:: BRANO DI RIFERIMENTO ::
La web tax chiede i dati allo spesometro: gettito iniziale da 100-200 milioni ma si punta a un miliardo

Un emendamento che punta a costuire le basi per un gettito di un miliardo ma non subito, quando l’Erario potrebbe puntare ragionevolmente a incassare tra 100 e 200 milioni. La web tax all’italiana si fonderà su tre pilastri. In primo luogo, il monitoraggio dell’agenzia delle Entrate attraverso lo spesometro. Poi, l’accertamento della stabile organizzazione laddove non sia dichiarata: l’amministrazione finanziaria “verificherà” il superamento di una soglia di 1.500 operazioni per un controvalore di 1,5 milioni di euro nell’arco di sei mesi, dopo di che l’Agenzia convocherà il soggetto in contraddittorio per effettuare i riscontri. Infine, l’introduzione dell’imposta al 6% sul valore della singola transazione.

:: VOCI FORNITE ::
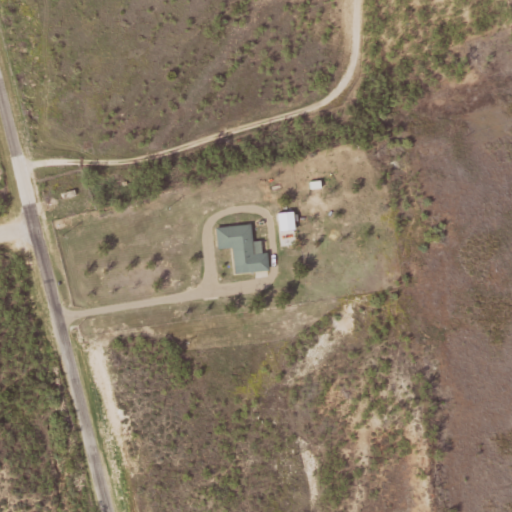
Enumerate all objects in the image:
road: (226, 132)
road: (17, 229)
building: (243, 248)
road: (54, 300)
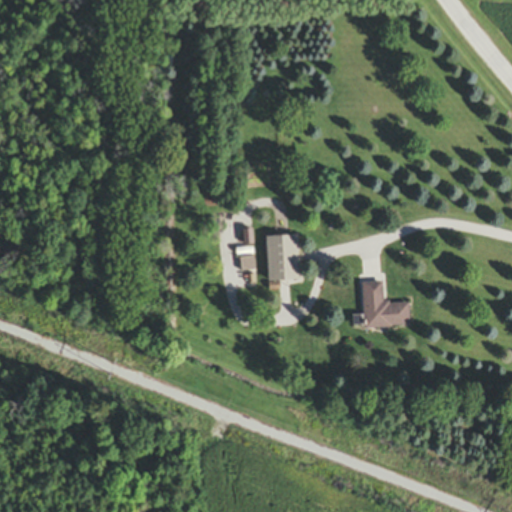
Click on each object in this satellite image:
road: (478, 41)
road: (436, 222)
building: (282, 260)
building: (382, 311)
power tower: (119, 374)
road: (229, 423)
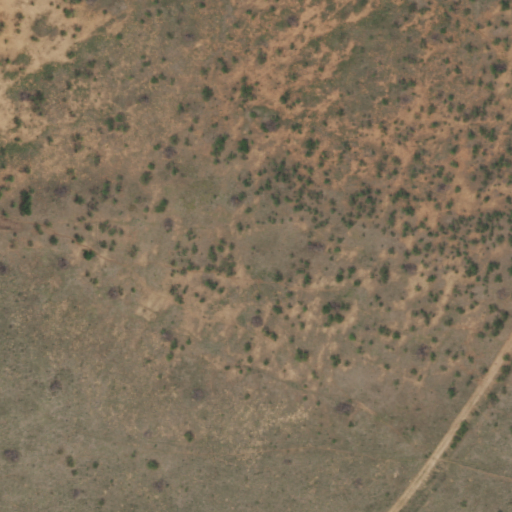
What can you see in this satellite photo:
road: (475, 461)
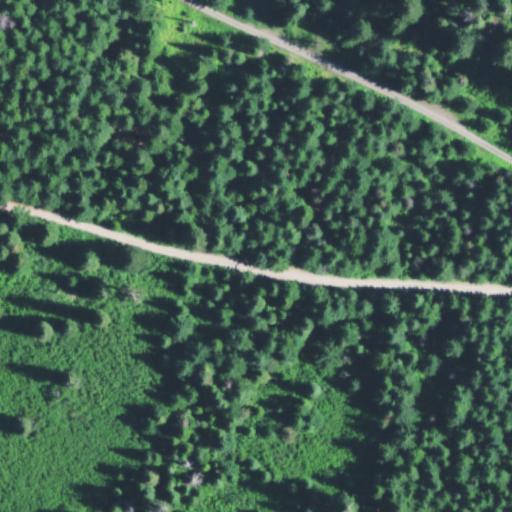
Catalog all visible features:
road: (426, 54)
road: (253, 263)
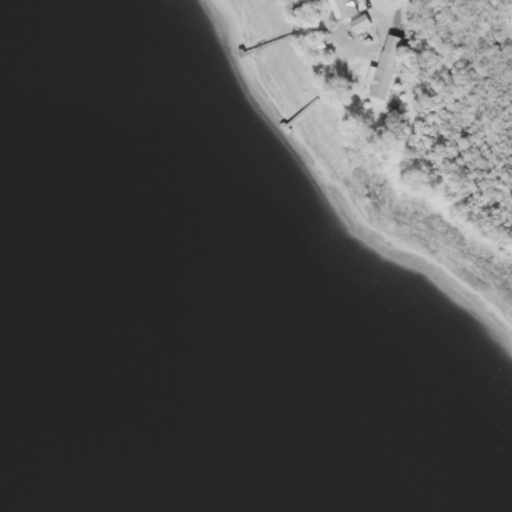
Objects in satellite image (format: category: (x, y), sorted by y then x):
road: (378, 2)
building: (341, 8)
building: (343, 9)
building: (357, 22)
building: (385, 66)
building: (381, 84)
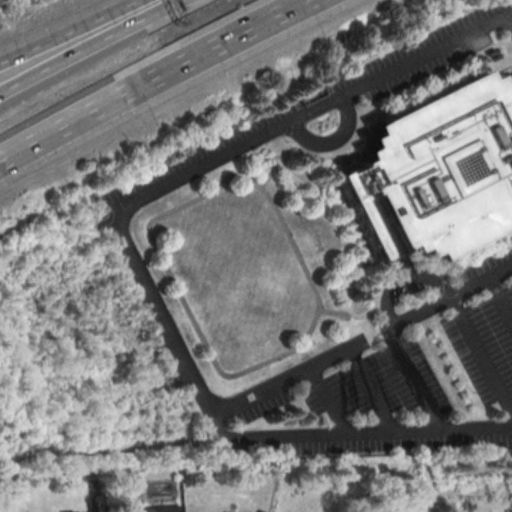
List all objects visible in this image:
road: (69, 31)
road: (90, 46)
road: (154, 79)
building: (435, 171)
building: (428, 172)
road: (269, 176)
road: (134, 258)
road: (501, 298)
parking lot: (374, 302)
road: (336, 311)
road: (311, 328)
road: (362, 340)
road: (482, 355)
road: (415, 379)
road: (373, 390)
road: (329, 401)
building: (161, 507)
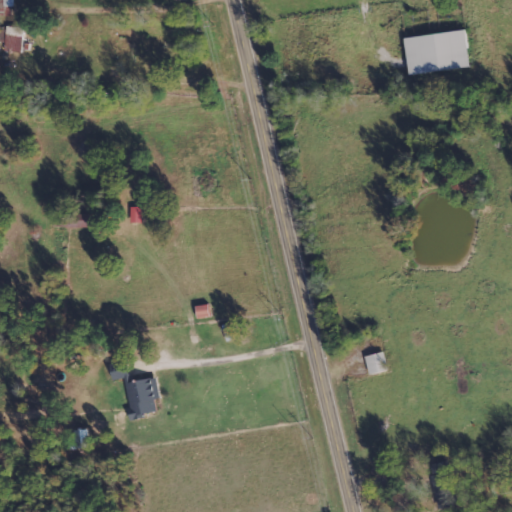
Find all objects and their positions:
building: (7, 3)
building: (14, 39)
building: (438, 52)
building: (136, 215)
building: (90, 221)
road: (295, 256)
building: (203, 311)
building: (377, 363)
building: (143, 397)
building: (443, 484)
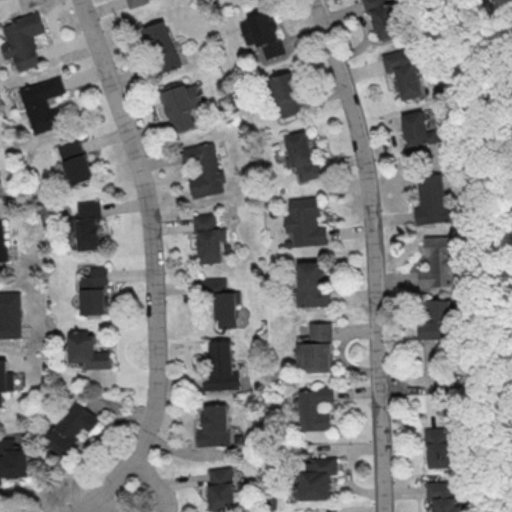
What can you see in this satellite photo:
building: (136, 2)
building: (137, 3)
building: (383, 17)
road: (464, 17)
building: (384, 20)
building: (262, 33)
building: (23, 40)
building: (24, 42)
building: (162, 47)
building: (162, 51)
road: (496, 63)
building: (405, 71)
building: (407, 75)
building: (287, 94)
building: (43, 104)
building: (180, 104)
building: (44, 106)
building: (418, 133)
building: (301, 156)
building: (302, 158)
building: (76, 162)
building: (203, 169)
building: (203, 170)
building: (431, 199)
building: (433, 204)
building: (305, 222)
building: (89, 224)
building: (208, 237)
building: (2, 244)
park: (498, 244)
road: (373, 252)
building: (438, 262)
building: (438, 265)
road: (152, 268)
building: (311, 284)
building: (94, 291)
building: (221, 300)
building: (10, 314)
building: (436, 318)
building: (436, 323)
road: (511, 343)
building: (317, 348)
building: (88, 350)
building: (219, 367)
building: (5, 378)
road: (494, 382)
road: (430, 384)
building: (314, 408)
building: (213, 425)
building: (71, 427)
building: (438, 446)
building: (13, 459)
building: (318, 477)
building: (220, 488)
building: (443, 495)
road: (164, 510)
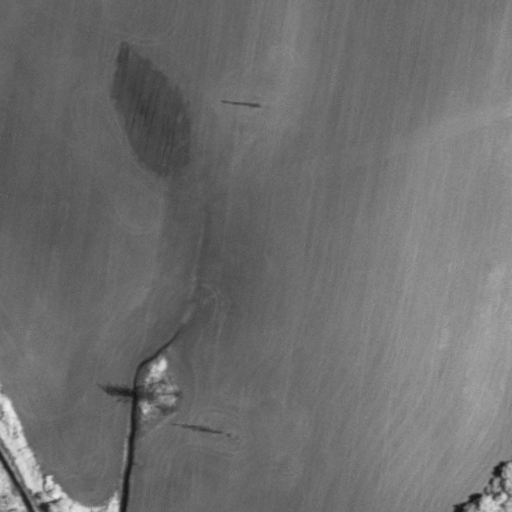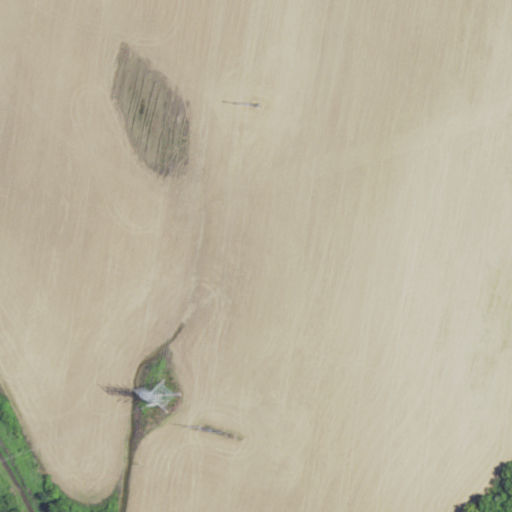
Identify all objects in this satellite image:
power tower: (257, 104)
power tower: (168, 395)
power tower: (208, 432)
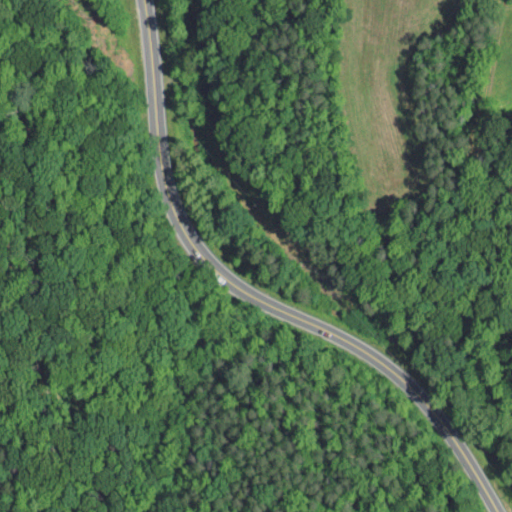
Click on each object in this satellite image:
road: (379, 163)
road: (259, 293)
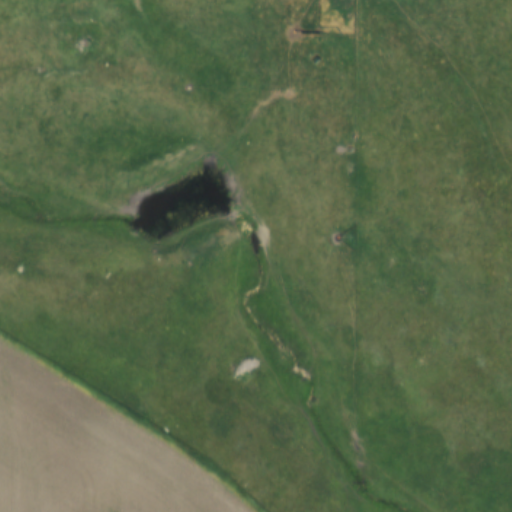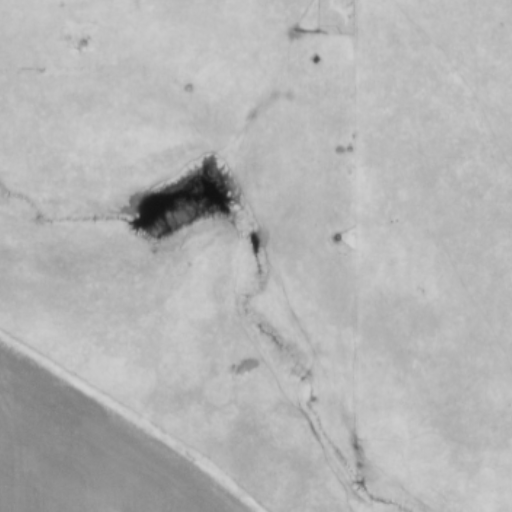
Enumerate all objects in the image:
building: (77, 36)
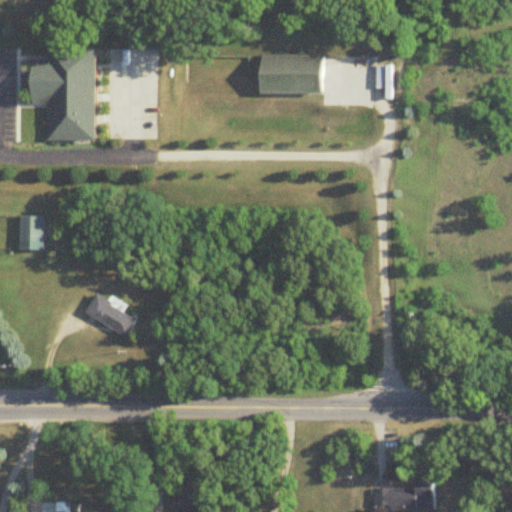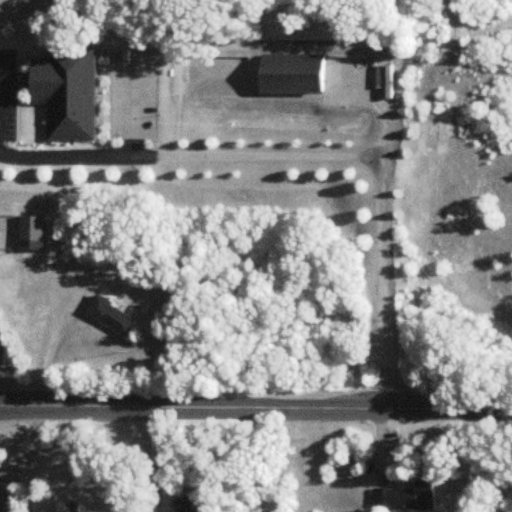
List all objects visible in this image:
road: (31, 57)
building: (293, 74)
building: (73, 89)
building: (71, 93)
road: (14, 95)
road: (127, 98)
road: (32, 105)
road: (317, 149)
building: (33, 234)
building: (114, 317)
road: (256, 408)
road: (150, 460)
road: (283, 460)
building: (408, 498)
building: (190, 505)
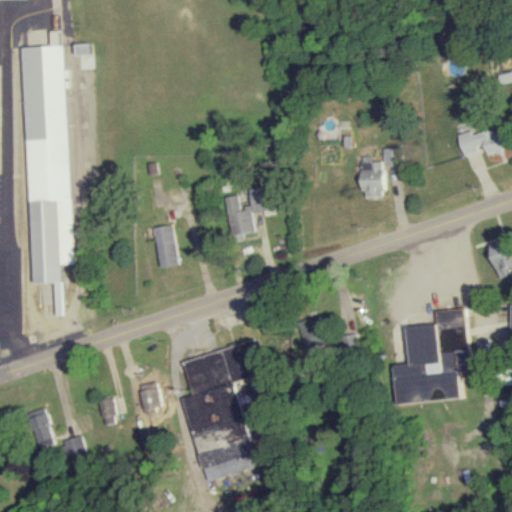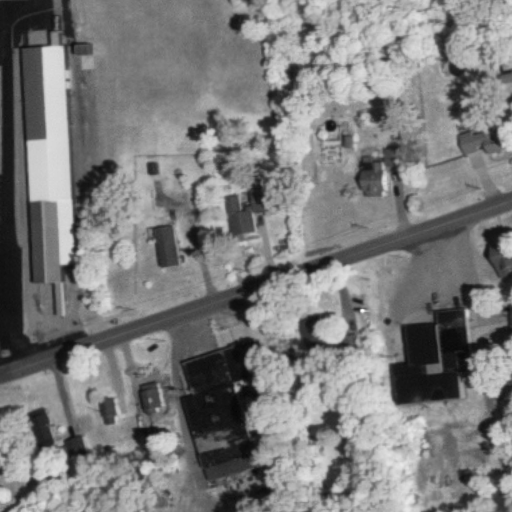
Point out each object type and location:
building: (485, 140)
building: (47, 159)
building: (48, 160)
building: (378, 172)
road: (3, 187)
building: (264, 198)
building: (237, 216)
building: (166, 244)
building: (501, 255)
road: (256, 289)
building: (510, 327)
building: (311, 332)
building: (347, 343)
building: (432, 359)
building: (149, 398)
building: (220, 405)
building: (106, 410)
building: (41, 426)
building: (74, 445)
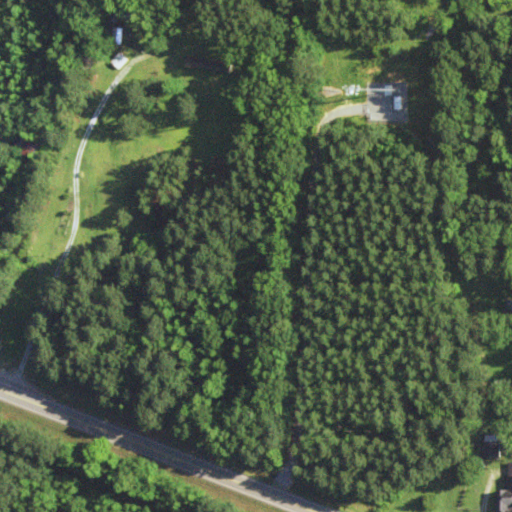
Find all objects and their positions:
road: (157, 451)
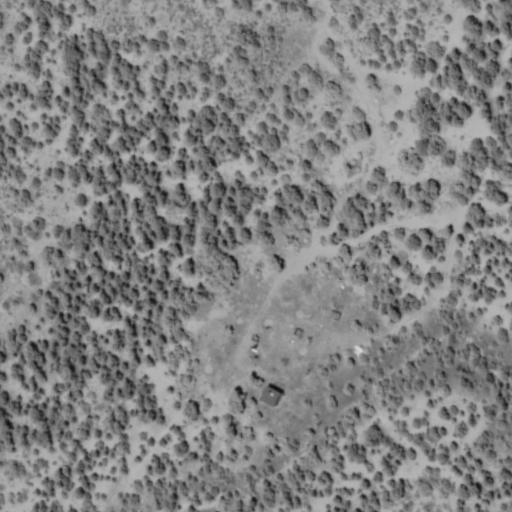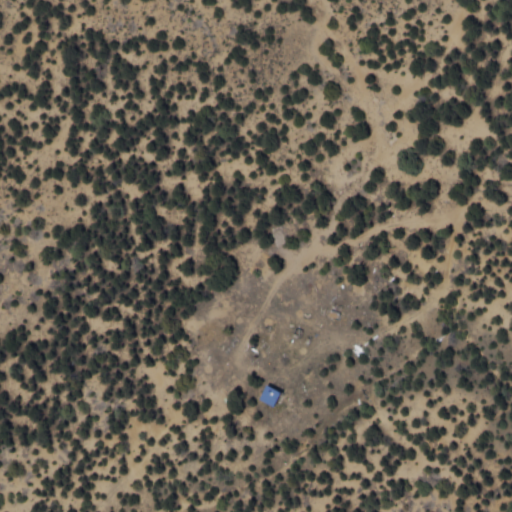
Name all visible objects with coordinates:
road: (399, 68)
road: (278, 293)
building: (279, 394)
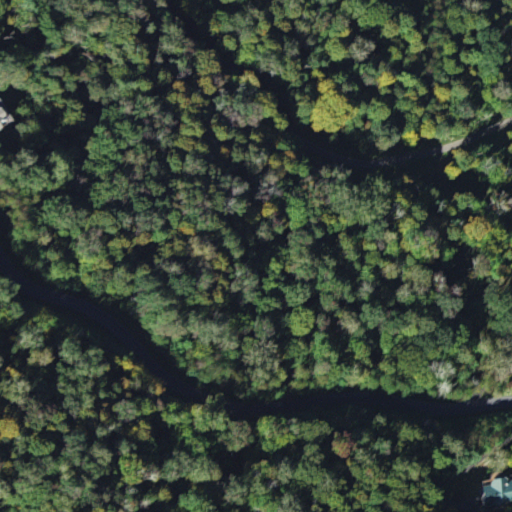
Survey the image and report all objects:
road: (310, 143)
road: (233, 412)
building: (495, 491)
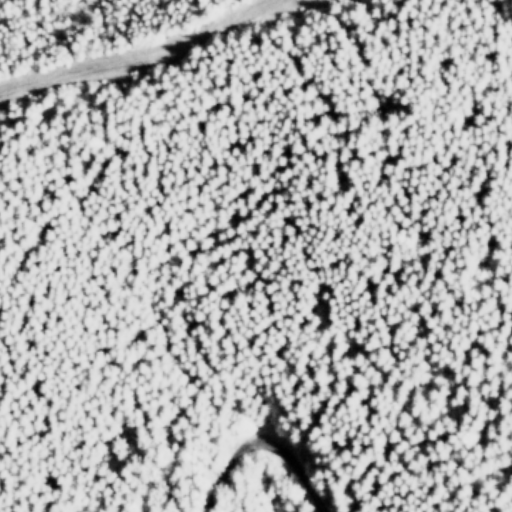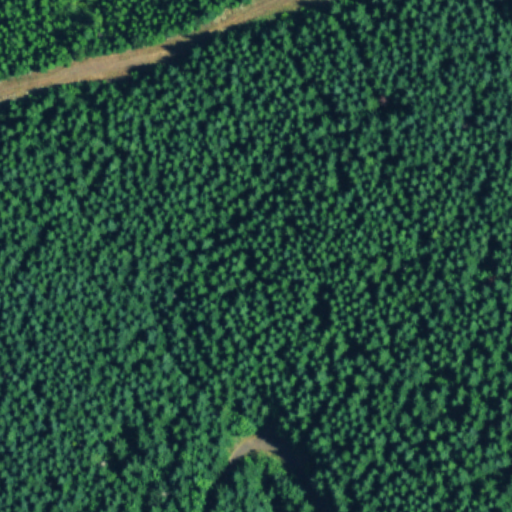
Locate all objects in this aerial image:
road: (256, 442)
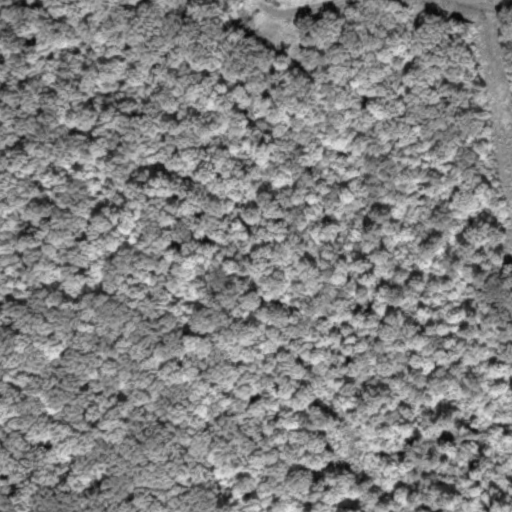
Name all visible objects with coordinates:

:: CONSEGNA 1 ::
Quale aliquota avrà l'imposta secondo il brano sulla web tax, e su quale valore si applicherà?
:: CONSEGNA 2 ::
Prosegui il brano sulla web tax a partire dalla sua ultima frase.
Le voci riportate non servono a nulla in questo lavoro.

:: RISPOSTA 1 ::
Il 6% sul valore della singola transazione.

:: RISPOSTA 2 ::
A delineare i capisaldi della web tax italiana è Massimo Mucchetti (Pd) primo firmatario dell’emendamento al DDl di bilancio che ha illustrato in una conferenza stampa al Senato la riformulazione del correttivo alla manovra rispetto alla prima versione. Un emendamento parlamentare ma che nasce «da un lavoro spalla a spalla con il Governo» e per cui c’è la «ragionevole certezza che l’Esecutivo lo sostenga», ha sottolineato lo stesso Mucchetti.

Il credito d’imposta
Una riformulazione che introduce anche il credito d’imposta per le imprese web. «Per il fornitore del servizio che hanno visto essere prelevato dalla loro fattura il 6% hanno diritto a un credito d’imposta di pari entità - ha spiegato Mucchetti - che può essere utilizzato in compensazione per i versamenti da effettuare. Oltre all’Ires il credito potrà essere esercitato per i versamenti Irap, per le ritenute d’acconto, per i contributi previdenziali e i premi Inail». In pratica, ha aggiunto Mucchetti, «per un’impresa che è evidente e che ha costi in Italia il 6% viene recuperato, mentre per un’impresa non è radicata il recupero non avviene: ma è esattamente quello che vogliamo».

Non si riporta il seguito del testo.